Conversations with clients are easy when we are bringing good news. That news, like explaining how to solve problems or the strategies that will save a business, provides hope and comfort.
But we cannot succeed all the time. Delivering bad news is far more daunting than delivering hope or reporting on success.
I like to be direct. My approach is to state the issue and the expected outcome. For example, “We were looking into and researching whether or not your tax debt would be discharged if a bankruptcy was filed now. Unfortunately, the law appears to be fairly well-set the other way.”
Or, “We submitted our briefs and had our oral argument last month. The judge has now issued her decision, which is not in our favor.”
This message tells the client what we were talking about and how it turned out. We then move to the explanation.
We can explain a court’s rationale, or why our research led us to believe our position will not succeed. This discussion is made much easier if we previously had laid out the facts and risks in writing to the client (which is our standard policy).
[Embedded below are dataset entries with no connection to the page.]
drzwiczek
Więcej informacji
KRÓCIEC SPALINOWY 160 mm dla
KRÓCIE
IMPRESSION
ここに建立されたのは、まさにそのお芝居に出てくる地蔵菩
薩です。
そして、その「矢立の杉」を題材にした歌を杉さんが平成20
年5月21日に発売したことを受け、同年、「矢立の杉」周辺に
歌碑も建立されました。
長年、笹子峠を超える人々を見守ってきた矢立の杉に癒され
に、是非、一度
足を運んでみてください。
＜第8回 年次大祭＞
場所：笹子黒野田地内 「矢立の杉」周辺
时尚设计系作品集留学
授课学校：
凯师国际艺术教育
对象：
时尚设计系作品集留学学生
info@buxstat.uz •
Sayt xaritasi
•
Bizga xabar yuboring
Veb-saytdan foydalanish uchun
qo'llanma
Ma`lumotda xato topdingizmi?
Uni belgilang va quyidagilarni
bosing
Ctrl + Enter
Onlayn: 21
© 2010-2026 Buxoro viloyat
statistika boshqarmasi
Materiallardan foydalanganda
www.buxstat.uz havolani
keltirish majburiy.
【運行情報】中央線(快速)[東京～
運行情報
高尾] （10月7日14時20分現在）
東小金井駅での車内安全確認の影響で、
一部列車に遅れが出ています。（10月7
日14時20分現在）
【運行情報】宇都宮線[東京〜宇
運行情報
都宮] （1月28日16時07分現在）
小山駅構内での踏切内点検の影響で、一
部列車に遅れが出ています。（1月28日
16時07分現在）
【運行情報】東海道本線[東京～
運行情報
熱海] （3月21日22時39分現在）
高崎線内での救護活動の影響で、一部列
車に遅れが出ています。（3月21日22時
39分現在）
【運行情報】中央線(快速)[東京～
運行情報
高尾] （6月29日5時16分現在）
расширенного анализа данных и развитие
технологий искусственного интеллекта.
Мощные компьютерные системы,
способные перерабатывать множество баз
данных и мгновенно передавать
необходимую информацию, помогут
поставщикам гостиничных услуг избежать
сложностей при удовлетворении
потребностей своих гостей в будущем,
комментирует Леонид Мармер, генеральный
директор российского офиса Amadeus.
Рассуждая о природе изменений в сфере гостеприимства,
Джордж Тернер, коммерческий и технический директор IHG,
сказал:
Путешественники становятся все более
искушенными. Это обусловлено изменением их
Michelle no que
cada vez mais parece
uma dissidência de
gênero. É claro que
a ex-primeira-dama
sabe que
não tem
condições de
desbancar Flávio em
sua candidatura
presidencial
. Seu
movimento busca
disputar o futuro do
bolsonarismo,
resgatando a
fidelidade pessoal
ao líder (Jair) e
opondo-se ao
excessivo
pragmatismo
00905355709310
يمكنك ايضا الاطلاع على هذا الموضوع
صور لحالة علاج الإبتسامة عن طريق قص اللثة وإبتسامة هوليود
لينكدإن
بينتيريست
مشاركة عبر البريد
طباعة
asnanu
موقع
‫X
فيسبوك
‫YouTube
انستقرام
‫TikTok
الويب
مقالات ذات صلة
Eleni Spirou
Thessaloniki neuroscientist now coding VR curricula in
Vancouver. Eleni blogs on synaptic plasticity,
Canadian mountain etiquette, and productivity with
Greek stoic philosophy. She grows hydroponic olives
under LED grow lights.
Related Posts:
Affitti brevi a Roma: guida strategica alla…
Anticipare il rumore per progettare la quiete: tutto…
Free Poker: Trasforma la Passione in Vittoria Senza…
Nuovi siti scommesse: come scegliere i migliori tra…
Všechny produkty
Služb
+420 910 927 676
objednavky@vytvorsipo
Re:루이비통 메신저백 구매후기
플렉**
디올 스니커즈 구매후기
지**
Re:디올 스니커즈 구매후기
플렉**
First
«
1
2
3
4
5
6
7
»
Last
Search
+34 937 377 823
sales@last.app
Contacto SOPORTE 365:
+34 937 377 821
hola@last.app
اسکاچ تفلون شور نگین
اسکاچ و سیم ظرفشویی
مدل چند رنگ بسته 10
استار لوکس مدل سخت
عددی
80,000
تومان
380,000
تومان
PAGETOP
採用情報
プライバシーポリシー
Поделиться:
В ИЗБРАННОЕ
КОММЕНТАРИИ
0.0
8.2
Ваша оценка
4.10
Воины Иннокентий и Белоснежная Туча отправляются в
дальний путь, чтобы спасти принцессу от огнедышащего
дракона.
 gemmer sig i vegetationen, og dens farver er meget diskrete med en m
Now the conversation moves to what effect the bad news has on our goals, and the options we have moving forward. It is not acceptable to simply state, “Here is your bad outcome. See you later.”
Our client has to go forward and there are almost always options for doing so. Often clients’ long-range goals can still be achieved. These options should be provided with timetables and budgets. We include any appropriate cost/benefit analysis and our recommendations, as well as the reasons for those recommendations.
I have seen far too many attorneys simply ask the client, “What do you want to do?” While it is certainly and ultimately the client’s decision, it is the duty of the lawyer to fully inform the client. I believe that includes “going out on a limb” and providing my recommendation. I always support that recommendation and the reasoning behind it. Then it is the client who gets to decide, not with only the facts, but with the reasoned opinion of his or her counsel.
And I am never afraid to put that opinion in writing. In fact, we require our attorneys to put things in writing. In doing so, we avoid misunderstandings and we provide the client with the opportunity to re-read and better ponder or consider his/her decision.
The actual delivery of bad news, though, should rarely be in writing. In-person meetings are usually better. Body language is an important means of communication, and I want to demonstrate empathy and my resolve to go forward for my client.
When in-person meetings are not possible, a personal telephone call or Zoom meeting is probably the next best alternative. Sending an email or letter is the least effective way of delivering bad news. That written confirmation should follow the actual conversation.
By following these processes, I have found that my clients know that we’re still partners.
Please share your own tips and thoughts on delivering bad news. That may be good news for all of us.